Conclusion The results display an association between medical cannabis certification and a decrease in opiate use among the study group individuals. This study suggests that medical cannabis use may help individuals to reduce their opiate requirements along with physician intervention. More research is needed to validate these findings with appropriate controls and verification of cannabis use.”

“The results of this study indicate that medical marijuana certification is associated with a decrease in prescription opiate use for chronic pain treatment and supports greater use of this adjunct treatment modality. Given the significance of opioid addiction in American society, any treatment or additional resource to reduce opioid overuse can aid in the multifactorial management of chronic pain. Although marijuana use causes a variety of side effects, the findings here suggest that the use of medical cannabis as an adjunct treatment for chronic pain may be beneficial to public health.”

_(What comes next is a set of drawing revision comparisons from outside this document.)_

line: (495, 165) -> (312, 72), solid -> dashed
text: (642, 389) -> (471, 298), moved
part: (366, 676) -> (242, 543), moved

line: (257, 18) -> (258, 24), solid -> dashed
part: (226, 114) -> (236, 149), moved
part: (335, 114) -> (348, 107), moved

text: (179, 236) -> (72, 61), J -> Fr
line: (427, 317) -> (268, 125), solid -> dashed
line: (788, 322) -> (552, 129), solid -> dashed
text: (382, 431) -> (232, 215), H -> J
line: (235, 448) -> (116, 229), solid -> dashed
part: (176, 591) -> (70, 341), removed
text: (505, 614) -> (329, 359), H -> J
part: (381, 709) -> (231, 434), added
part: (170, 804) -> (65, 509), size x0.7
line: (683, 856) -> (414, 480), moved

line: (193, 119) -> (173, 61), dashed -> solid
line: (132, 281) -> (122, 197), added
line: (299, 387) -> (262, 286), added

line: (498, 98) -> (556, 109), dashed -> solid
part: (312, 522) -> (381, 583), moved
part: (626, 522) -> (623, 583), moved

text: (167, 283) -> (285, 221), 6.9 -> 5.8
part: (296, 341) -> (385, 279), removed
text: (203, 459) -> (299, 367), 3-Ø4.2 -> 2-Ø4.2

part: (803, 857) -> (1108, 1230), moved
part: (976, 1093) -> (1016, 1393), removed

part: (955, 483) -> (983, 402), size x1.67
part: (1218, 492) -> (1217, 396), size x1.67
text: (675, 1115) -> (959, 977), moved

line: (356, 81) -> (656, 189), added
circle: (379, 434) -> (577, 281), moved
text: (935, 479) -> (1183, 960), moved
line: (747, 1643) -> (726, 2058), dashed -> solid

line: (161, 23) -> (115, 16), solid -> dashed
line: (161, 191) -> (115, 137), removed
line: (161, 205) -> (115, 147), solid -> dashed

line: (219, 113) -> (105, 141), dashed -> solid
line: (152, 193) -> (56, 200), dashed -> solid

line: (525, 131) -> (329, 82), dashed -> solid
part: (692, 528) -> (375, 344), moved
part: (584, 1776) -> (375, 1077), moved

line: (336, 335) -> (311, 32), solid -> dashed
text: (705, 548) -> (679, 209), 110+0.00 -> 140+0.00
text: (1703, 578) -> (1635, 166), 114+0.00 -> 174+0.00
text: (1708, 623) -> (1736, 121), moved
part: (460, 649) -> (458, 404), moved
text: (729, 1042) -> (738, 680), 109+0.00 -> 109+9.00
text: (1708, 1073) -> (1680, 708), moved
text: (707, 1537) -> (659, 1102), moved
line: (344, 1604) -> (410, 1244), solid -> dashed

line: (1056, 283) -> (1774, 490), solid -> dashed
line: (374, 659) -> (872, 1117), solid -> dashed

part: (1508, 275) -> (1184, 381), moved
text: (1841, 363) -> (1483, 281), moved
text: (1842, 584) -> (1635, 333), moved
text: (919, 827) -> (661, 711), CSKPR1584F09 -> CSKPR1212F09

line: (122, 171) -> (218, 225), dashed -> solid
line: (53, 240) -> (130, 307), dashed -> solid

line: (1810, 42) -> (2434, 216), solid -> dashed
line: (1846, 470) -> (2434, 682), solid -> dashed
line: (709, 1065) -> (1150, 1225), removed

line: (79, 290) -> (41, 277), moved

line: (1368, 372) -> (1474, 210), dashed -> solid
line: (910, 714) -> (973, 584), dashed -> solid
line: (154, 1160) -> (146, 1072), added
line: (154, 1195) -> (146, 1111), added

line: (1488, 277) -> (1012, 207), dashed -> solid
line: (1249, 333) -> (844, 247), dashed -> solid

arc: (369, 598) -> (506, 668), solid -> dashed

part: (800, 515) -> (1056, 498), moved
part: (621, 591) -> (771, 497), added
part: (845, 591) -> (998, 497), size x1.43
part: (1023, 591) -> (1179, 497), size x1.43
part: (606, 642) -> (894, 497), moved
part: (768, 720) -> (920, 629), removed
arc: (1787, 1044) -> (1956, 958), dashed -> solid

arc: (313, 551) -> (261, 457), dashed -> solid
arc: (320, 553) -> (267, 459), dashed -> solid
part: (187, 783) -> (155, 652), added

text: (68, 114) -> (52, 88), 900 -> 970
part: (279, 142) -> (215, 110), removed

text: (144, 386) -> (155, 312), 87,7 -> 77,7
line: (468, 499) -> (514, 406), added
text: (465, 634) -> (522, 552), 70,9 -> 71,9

Association between county level cannabis dispensary counts and opioid related mortality rates in the United States: panel data study

The BMJ (@bmj_latest) / Twitter

“Objective: To examine county level associations between the prevalence of medical and recreational cannabis stores (referred to as dispensaries) and opioid related mortality rates.

Participants: The study used US mortality data from the Centers for Disease Control and Prevention combined with US census data and data from on storefront dispensary operations. Data were analyzed at the county level by using panel regression methods.

Main outcome measure: The main outcome measures were the log transformed, age adjusted mortality rates associated with all opioid types combined, and with subcategories of prescription opioids, heroin, and synthetic opioids other than methadone. The associations of medical dispensary and recreational dispensary counts with age adjusted mortality rates were also analyzed.

Results: County level dispensary count (natural logarithm) is negatively related to the log transformed, age adjusted mortality rate associated with all opioid types (β=-0.17, 95% confidence interval -0.23 to -0.11). According to this estimate, an increase from one to two storefront dispensaries in a county is associated with an estimated 17% reduction in all opioid related mortality rates. Dispensary count has a particularly strong negative association with deaths caused by synthetic opioids other than methadone (β=-0.21, 95% confidence interval -0.27 to -0.14), with an estimated 21% reduction in mortality rates associated with an increase from one to two dispensaries. Similar associations were found for medical versus recreational storefront dispensary counts on synthetic (non-methadone) opioid related mortality rates.

Conclusions: Higher medical and recreational storefront dispensary counts are associated with reduced opioid related death rates, particularly deaths associated with synthetic opioids such as fentanyl. While the associations documented cannot be assumed to be causal, they suggest a potential association between increased prevalence of medical and recreational cannabis dispensaries and reduced opioid related mortality rates. This study highlights the importance of considering the complex supply side of related drug markets and how this shapes opioid use and misuse.”

“We studied county level associations between cannabis storefront dispensaries and opioid related mortality rates in the US between 2014 and 2018. Our study found that increased medical and recreational storefront dispensary counts are associated with reduced opioid related mortality rates during the study period. These associations appear particularly strong for deaths related to synthetic opioids such as fentanyl.”